Stored entries

══════════════════════════════

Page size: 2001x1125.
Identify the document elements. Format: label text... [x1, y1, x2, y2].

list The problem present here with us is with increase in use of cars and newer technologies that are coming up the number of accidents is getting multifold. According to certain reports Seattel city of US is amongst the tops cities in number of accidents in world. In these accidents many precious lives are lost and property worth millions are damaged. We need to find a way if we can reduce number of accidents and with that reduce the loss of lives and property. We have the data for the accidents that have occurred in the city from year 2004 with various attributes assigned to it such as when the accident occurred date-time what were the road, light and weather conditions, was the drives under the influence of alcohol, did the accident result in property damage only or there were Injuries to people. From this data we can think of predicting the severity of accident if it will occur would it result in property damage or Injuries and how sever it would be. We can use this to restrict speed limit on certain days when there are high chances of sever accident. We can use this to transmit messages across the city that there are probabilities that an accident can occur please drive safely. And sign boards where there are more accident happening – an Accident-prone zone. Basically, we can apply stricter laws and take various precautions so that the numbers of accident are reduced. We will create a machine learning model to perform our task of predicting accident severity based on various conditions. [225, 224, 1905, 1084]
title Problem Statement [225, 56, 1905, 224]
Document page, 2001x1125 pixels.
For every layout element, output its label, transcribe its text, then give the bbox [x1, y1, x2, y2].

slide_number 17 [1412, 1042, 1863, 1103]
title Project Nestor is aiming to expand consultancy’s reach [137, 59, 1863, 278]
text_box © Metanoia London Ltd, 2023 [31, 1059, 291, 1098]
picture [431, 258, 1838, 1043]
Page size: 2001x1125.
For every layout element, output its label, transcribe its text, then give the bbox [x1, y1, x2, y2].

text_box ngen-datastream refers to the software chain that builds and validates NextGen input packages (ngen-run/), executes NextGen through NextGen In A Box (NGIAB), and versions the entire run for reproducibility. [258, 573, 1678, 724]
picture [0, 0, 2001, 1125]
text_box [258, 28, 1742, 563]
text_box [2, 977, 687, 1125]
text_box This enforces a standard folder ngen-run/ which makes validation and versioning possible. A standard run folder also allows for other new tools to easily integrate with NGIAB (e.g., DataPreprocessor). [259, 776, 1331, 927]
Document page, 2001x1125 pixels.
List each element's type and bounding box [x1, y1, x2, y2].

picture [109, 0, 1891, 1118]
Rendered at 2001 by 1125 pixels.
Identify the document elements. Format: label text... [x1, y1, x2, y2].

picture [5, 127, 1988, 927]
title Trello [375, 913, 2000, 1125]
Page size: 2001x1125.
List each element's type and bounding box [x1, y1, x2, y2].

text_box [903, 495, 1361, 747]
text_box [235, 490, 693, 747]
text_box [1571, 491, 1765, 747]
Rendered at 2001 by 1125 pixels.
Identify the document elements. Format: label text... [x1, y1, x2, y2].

══════════════════════════════

Retype every entry exactly.

**EXPECTED ANSWER**
Page size: 2001x1125.
Identify the document elements. Format: label text... [x1, y1, x2, y2].

list The problem present here with us is with increase in use of cars and newer technologies that are coming up the number of accidents is getting multifold. According to certain reports Seattel city of US is amongst the tops cities in number of accidents in world. In these accidents many precious lives are lost and property worth millions are damaged. We need to find a way if we can reduce number of accidents and with that reduce the loss of lives and property. We have the data for the accidents that have occurred in the city from year 2004 with various attributes assigned to it such as when the accident occurred date-time what were the road, light and weather conditions, was the drives under the influence of alcohol, did the accident result in property damage only or there were Injuries to people. From this data we can think of predicting the severity of accident if it will occur would it result in property damage or Injuries and how sever it would be. We can use this to restrict speed limit on certain days when there are high chances of sever accident. We can use this to transmit messages across the city that there are probabilities that an accident can occur please drive safely. And sign boards where there are more accident happening – an Accident-prone zone. Basically, we can apply stricter laws and take various precautions so that the numbers of accident are reduced. We will create a machine learning model to perform our task of predicting accident severity based on various conditions. [225, 224, 1905, 1084]
title Problem Statement [225, 56, 1905, 224]
Document page, 2001x1125 pixels.
For every layout element, output its label, transcribe its text, then give the bbox [x1, y1, x2, y2].

slide_number 17 [1412, 1042, 1863, 1103]
title Project Nestor is aiming to expand consultancy’s reach [137, 59, 1863, 278]
text_box © Metanoia London Ltd, 2023 [31, 1059, 291, 1098]
picture [431, 258, 1838, 1043]
Page size: 2001x1125.
For every layout element, output its label, transcribe its text, then give the bbox [x1, y1, x2, y2].

text_box ngen-datastream refers to the software chain that builds and validates NextGen input packages (ngen-run/), executes NextGen through NextGen In A Box (NGIAB), and versions the entire run for reproducibility. [258, 573, 1678, 724]
picture [0, 0, 2001, 1125]
text_box [258, 28, 1742, 563]
text_box [2, 977, 687, 1125]
text_box This enforces a standard folder ngen-run/ which makes validation and versioning possible. A standard run folder also allows for other new tools to easily integrate with NGIAB (e.g., DataPreprocessor). [259, 776, 1331, 927]
Document page, 2001x1125 pixels.
List each element's type and bounding box [x1, y1, x2, y2].

picture [109, 0, 1891, 1118]
Rendered at 2001 by 1125 pixels.
Identify the document elements. Format: label text... [x1, y1, x2, y2].

picture [5, 127, 1988, 927]
title Trello [375, 913, 2000, 1125]
Page size: 2001x1125.
List each element's type and bounding box [x1, y1, x2, y2].

text_box [903, 495, 1361, 747]
text_box [235, 490, 693, 747]
text_box [1571, 491, 1765, 747]
Rendered at 2001 by 1125 pixels.
Identify the document elements. Format: label text... [x1, y1, x2, y2].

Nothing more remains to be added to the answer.